-- Required tasks --
1 – In the laser amplifier text, what limits the pulse energy after recompression to 720 mJ?
2 – Carry on the laser amplifier text from its last sentence.

----- Document text -----

High-energy amplification was first demonstrated with two laser heads in the main multipass amplifier [50]. The pulse energy was boostedfrom 230 mJ to 600 mJ before pulse compression, i.e., an amplification factor of 2.6. By making use of all four laser heads, the pulse energy has been increased further towards the 1-Joule level (Fig. 2a). At 1 kHz repetition rate, the average output power before compression reaches around 800 W, translating to 800 mJ of pulse energy before compression. After recompression, the pulse energy remains at 720 mJ, limited by the diffraction efficiency of the compressor gratings [51]. The pulse duration of 1 ps (Fig. 2c) is mainly limited by the available spectral bandwidth of the high-energy output pulses due to gain narrowing [52]. Spectral filtering inside the regenerative amplifier cavity [53] or spectral shaping of the seed pulses [54] could in the future allow shorter pulse durations. Typical spatial near-field beam profiles of the compressed and the uncompressed output laser beam are shown in Figures 2b and 2d. Note that a magnification factor of 4 is to be considered for the mode size of the compressed beam (D ≈ 28.8 mm) with respect to the uncompressed beam (D ≈ 7.2 mm).

----- Information provided -----

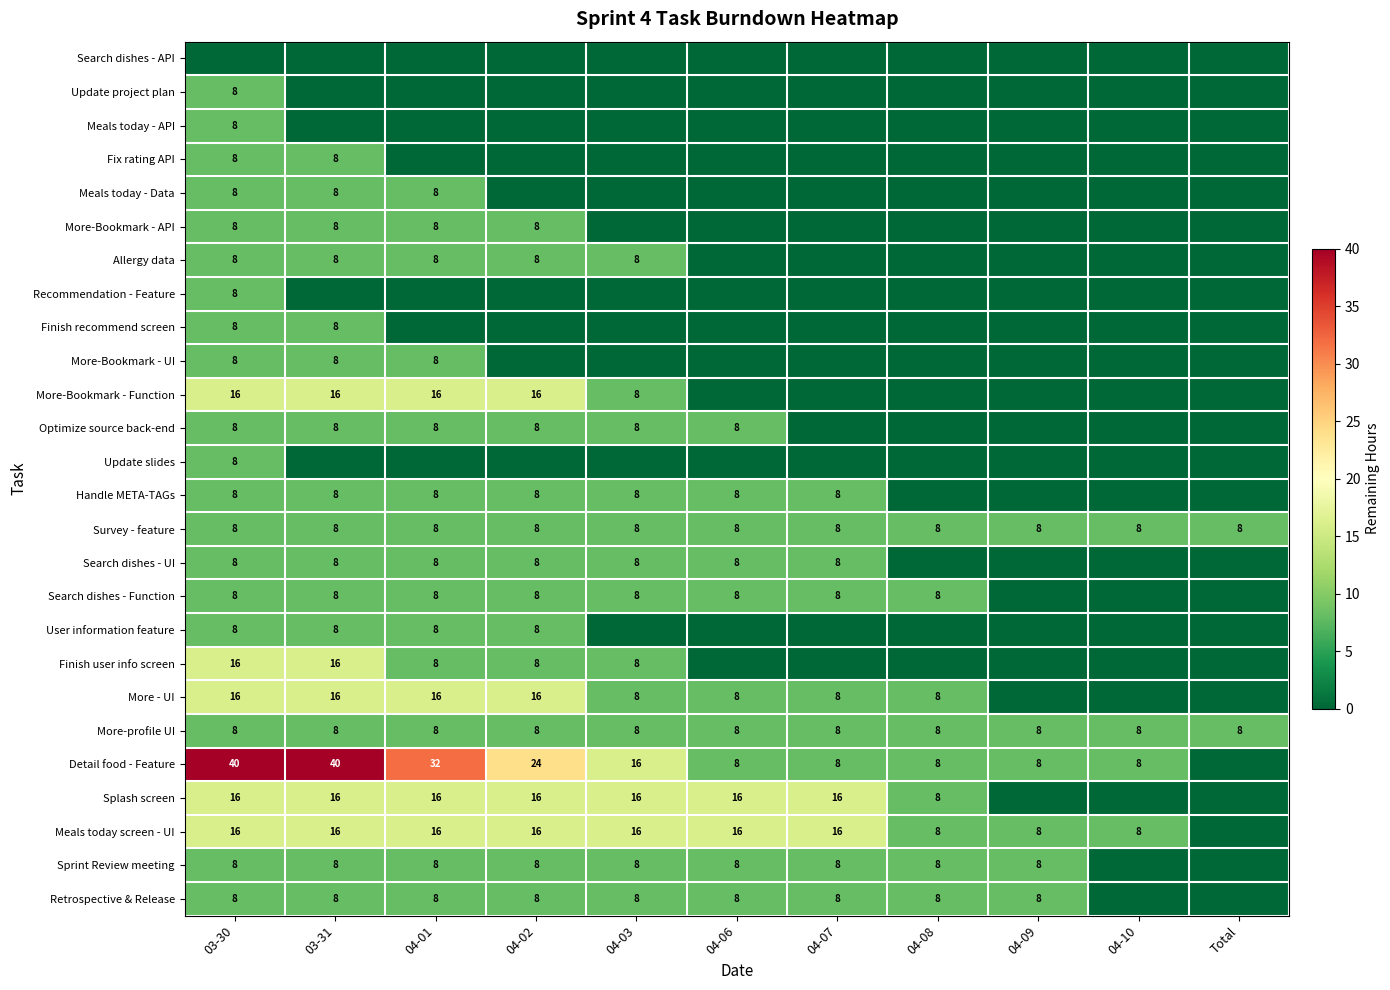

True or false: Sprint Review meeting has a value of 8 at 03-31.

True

-----

-- Responses --
1 – The diffraction efficiency of the compressor gratings limits it.

2 –
Besides the fundamental wavelength of 1030 nm, the second and third harmonics at 515 nm and 343 nm, respectively, are also provided viaSHG and THG conversion stages after the compressor. Conversion efficiencies of up to 45% for SHG and 27% for THG have been achieved by using 50 mm diameter LBO crystals (Crystal Laser SA, France) with this laser system [55]. Furthermore, the use of UV could drastically reduce inverse Bremsstrahlung, that is proportional to the wavelength squared [56], maximizing the ability of the ps-range pulses generated by the laser to produce avalanche-free filaments [57].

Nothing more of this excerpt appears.